Dwight Peck's personal website

Ten days based in Lodi, Lombardy

A very cold 19 to 28 February 2018



You may not find this terribly rewarding unless you're included here, so this is a good time for casual and random browsers to turn back before they get too caught up in the sweep and majesty of the proceedings and can't let go.

Last views of Lodi on this trip

Lodi by night, 24 February 2018

We're just back from our afternoon in Crema, and it's time for dinner.

But first, a look in at the Saturday night street market, just in case

Market Night is less well attended than Market Day.

In the Piazza della Vittoria, or Piazza Maggiore, in the evening

The Duomo di Lodi

And the Broletto

The well-lit market, which would have a festive look to it if there were any people here

Off to dinner at the Ristorante Gaffurio, on the Via Gaffurio: fabulous.

Our last day in Lodi, 25 February 2018

Errands first: we need to scoot down to the shoe repair shop near the Addo bridge and admire the reasonably-priced results of the friendly gentleman's labors.

Past the St Francis and down the hill to the river

And then back up the hill to the Corso Umberto I and preparations for the forthcoming elections underway in front of the Church of St Philip Neri -- 'the vote that unites Italy'.

The Chiesa San Filippo

And the Via Volturno back towards our Palazzo Mozzanica

The market stalls in the Via Volturno

And in the Piazza Mercato -- just a quick look around; you never know.

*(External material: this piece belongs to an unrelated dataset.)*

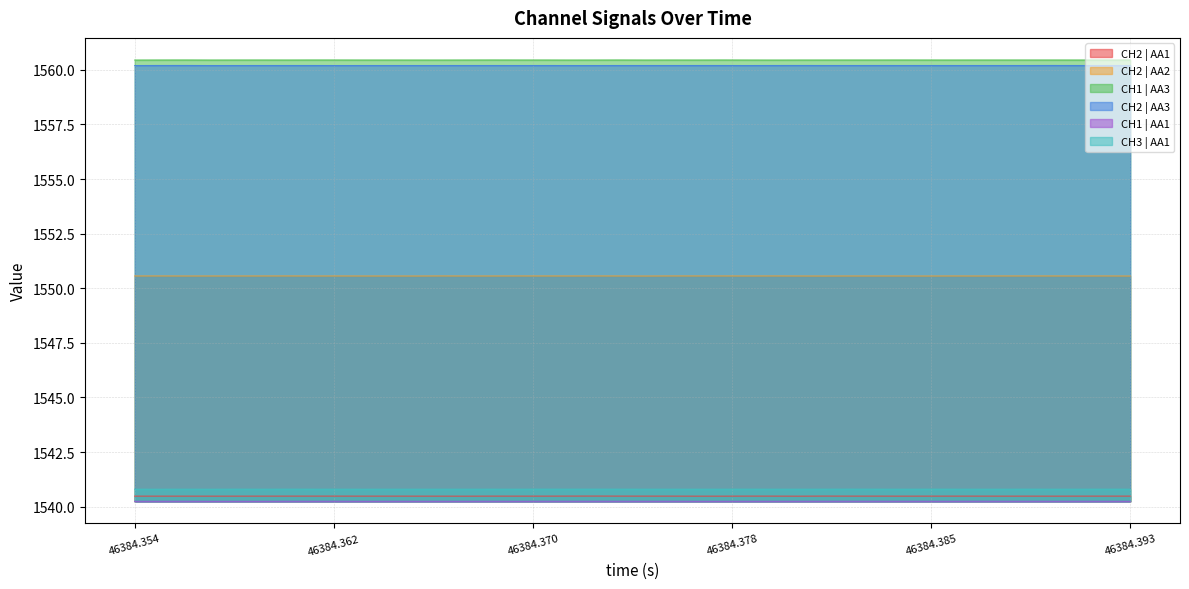

What is the difference between the highest and lowest values at 46384.354?

20.2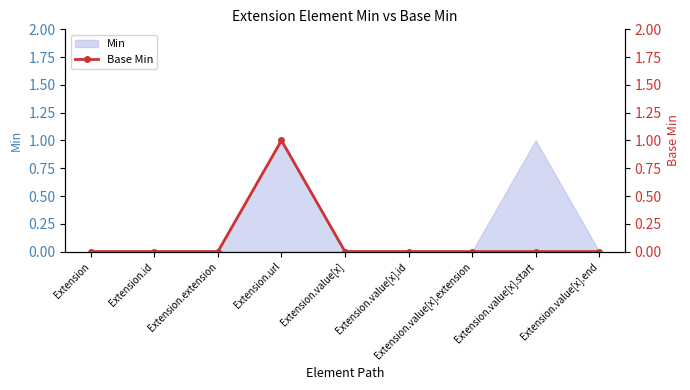

The value of Min at Extension.value[x].id is 0. True or false?

True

The market and the back end of the Duomo

A last visit to the Piazza della Vittoria

Not a Dylan concert, unfortunately; it's some kind of exhibition, 2-31 March, in the Biblioteca Comunale Laudense, the city's public library.

Here's a market stall specializing in products from Sardinia, but it appears to be flying the Corsican flag.

Well, that's cleared up. The Sardinian flag has added a big red cross and boasts four of the 'moor's head' emblems instead of the Corsicans' only one - - - -

Like this.

The Caffé Vistarini and a lunatic on a bicycle -- the temperature is approximately 0°C this morning.

The very chilly market on Sunday, 25 February 2018

We're passing the Chiesa Sant'Agnese on the Via Garibaldi -- built starting in 1351 as part of an Augustinian monastery, it looks quite interesting.

But it's been taken over for care by the Touring Club Italiano and is open only on fairly restricted hours, and not now.

A last look at the Piazza Maggiore or Vittoria

And now, at last, for the Collezione anatomica 'Paolo Gorini'

The Collezione anatomica 'Paolo Gorini', recommended as one of the major sights of the city, at least for visitors of a particular cultural bent; we've been by a few times already, here as part of the city hospital complex, and always found it closed. Very short hours, but today we've timed it perfectly.

Paolo Gorini (1813-1881) was an Italian scientist, based in Lodi after the age of 21, who had to flee to Switzerland during the rebellion of 1848 but later returned. He was known for his discoveries on the properties of organic substances, but he became famous for his innovative method for embalming cadavers for forensic and research purposes. In 1872 he embalmed the body of Giuseppe Mazzini, a chief theorist of the revolutionary reunification of Italy.

This, in fact, is the museum . . . in this room. Embalmed body parts, mainly; well, exclusively, with a few whole bodies. Spleens, hearts, pelvises, heads, etc.

With a very nice decorated ceiling . . .

. . . and a rogues' gallery of heads and pelvises.

There's the master himself. His method, whatever it was, in no longer in use, however.

Back to the fine Gaffurio restaurant in the evening, and then, tomorrow, onward to the Villa Puccini in Venegono Superiore (hint: not far from Como).